Israel, the United Kingdom and France invaded Egypt in efforts to remove President Gamal Abdel Nasser who had nationalised the foreign-owned Suez Canal Company that administered the canal.

1958

The Iraqi coup d’état / 14 July Revolution

A group of pan-Arab nationalists known as the “Free Officers” toppled the Hashemite monarchical dynasty in Iraq that had been established by King Faisal I of Jordan under the auspices of the British. The coup led to the founding of the Republic of Iraq.

1958

The Lebanon Crisis

In July, US marines took control of the airport and the Port of Beirut. This military campaign, named Operation Blue Bat, was aimed at protecting the pro-Western government of President Camille Chamoun against the rising threats of communism from Iraq and Syria under the Eisenhower Doctrine and the founding of the United Arab Republic by Syria and Egypt. The US troops withdrew in October after Chamoun was replaced by President Fouad Chehab..

1963

The Syrian coup d’état

The military committee of the Arab Socialist Ba’ath Party, which included Hafez al-Assad, seized power in Syria.

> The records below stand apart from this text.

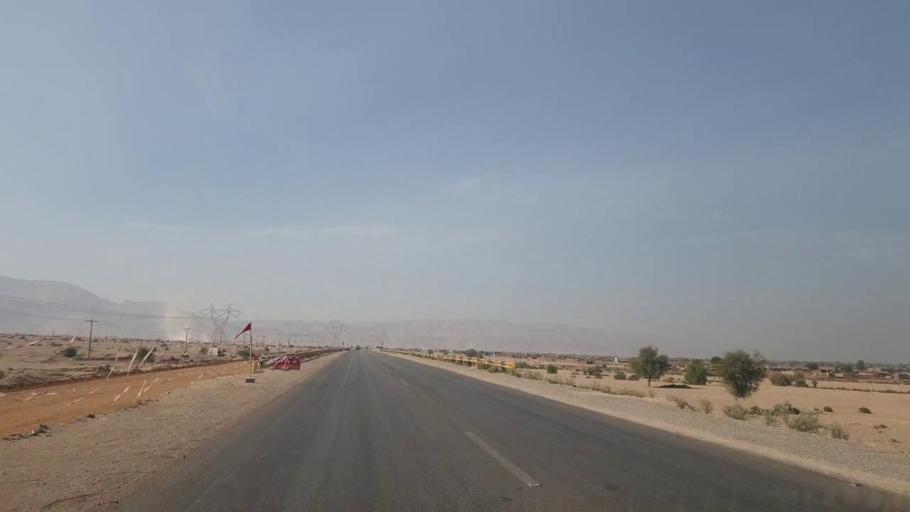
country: PK
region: Sindh
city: Sehwan
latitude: 26.2046
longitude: 67.9324
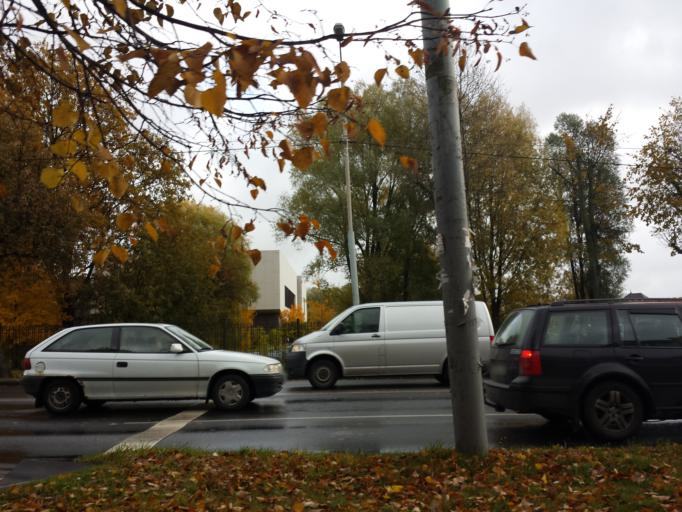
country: RU
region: Kaliningrad
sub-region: Gorod Kaliningrad
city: Kaliningrad
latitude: 54.7243
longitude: 20.5258
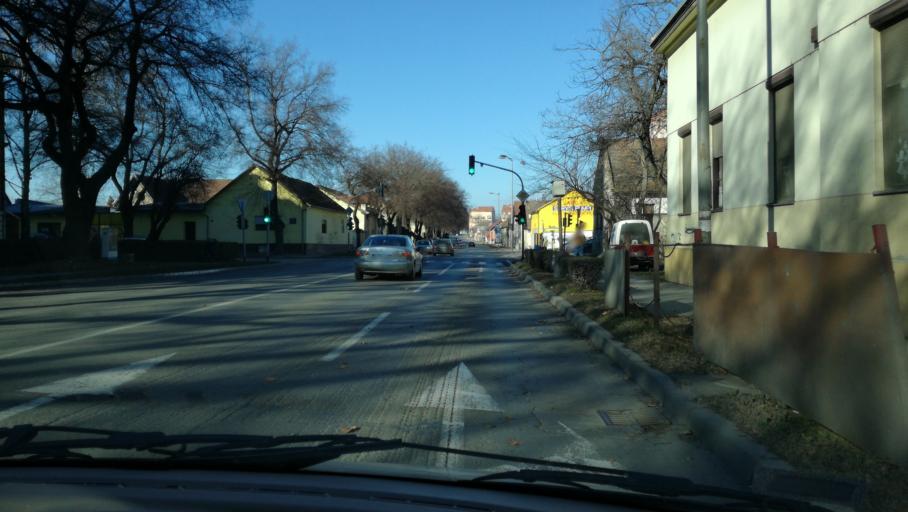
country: RS
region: Autonomna Pokrajina Vojvodina
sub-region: Severnobacki Okrug
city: Subotica
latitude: 46.0896
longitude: 19.6658
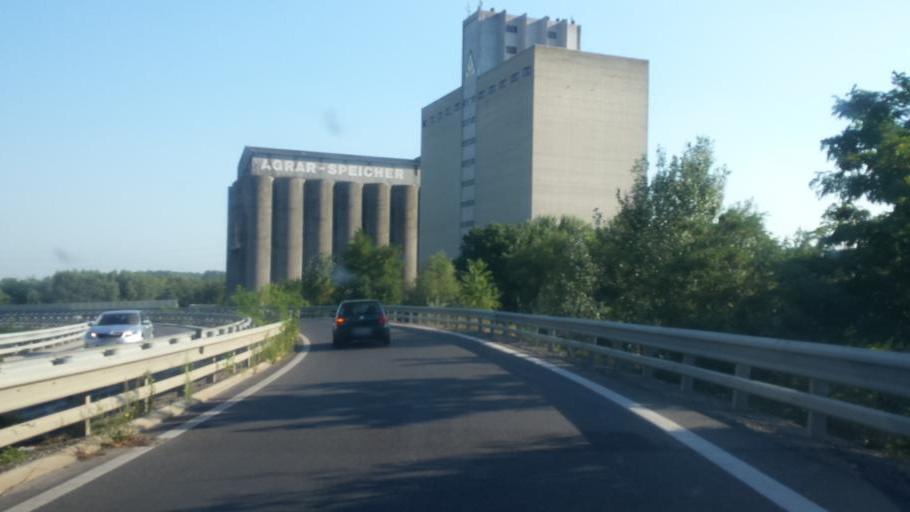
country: AT
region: Lower Austria
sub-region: Politischer Bezirk Korneuburg
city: Bisamberg
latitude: 48.3307
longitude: 16.3332
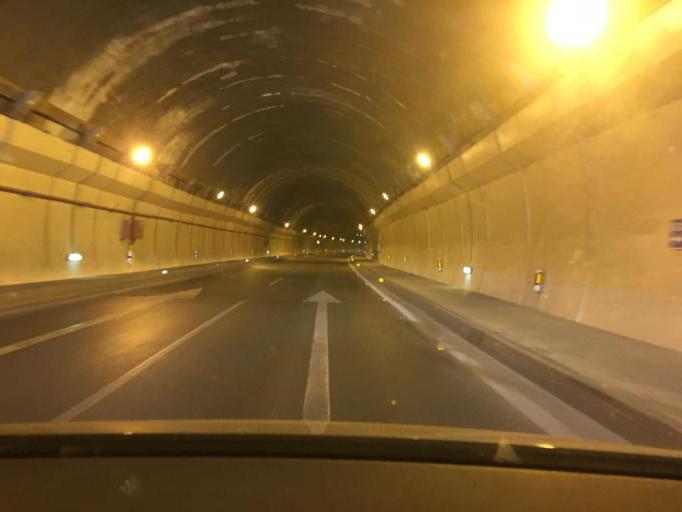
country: ES
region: Andalusia
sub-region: Provincia de Granada
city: Huetor Vega
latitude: 37.1606
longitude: -3.5726
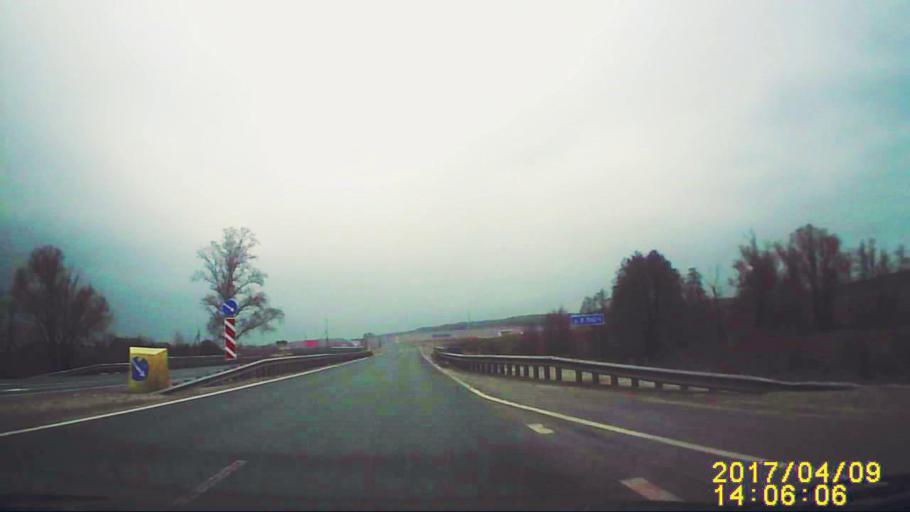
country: RU
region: Ulyanovsk
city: Silikatnyy
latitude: 54.0009
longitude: 48.2211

The coup was informed by ideologies of pan-Arab nationalism, pan-Islamism and Greater Syrianism.

1967

The Third Arab-Israeli War / The Six-Day War

From 5 to 10 June 1967, Arab military and paramilitary groups were defeated by the state of Israel, which resulted in the annexation of the Golan Heights, the West Bank, East Jerusalem and the Sinai Peninsula. Egyptian President Gamal Abdel Nasser resigned following the defeat.

1973

The Fourth Arab-Israeli War / Yom Kippur War / Ramadan War

Egypt and Syria led a coalition of Arab states in an armed conflict against Israel in an attempt to regain control over the Israeli-occupied Sinai Peninsula.

1975

The Lebanese Civil War

After decades of political tensions among sectarian groups, the war erupted with armed clashes between the Christian nationalist Phalangists and Palestinian Liberation Organization guerrillas, leading to the so-called “Beirut Bus Massacre”. Many armed conflicts and massacres followed in the multifaceted 15-year-long civil war, which also saw the Syrian intervention in 1976 into the war and the Israeli occupation of the South of Lebanon in 1982.

1979

The Islamic Revolution in Iran

The reign of the Shah of Iran, Mohammad Reza Pahlavi, long-backed by American foreign interests, was toppled by a coup of the religious mullahs leading to a new alignment of political powers and sectarian alliances in the region.

1989

The Ta’if Agreement

The agreement, which was negotiated in Ta’if, Saudi Arabia, in 1989, covered political reform and a programme for the complete Syrian withdrawal from Lebanon. It marked the declared end of the Lebanese Civil War.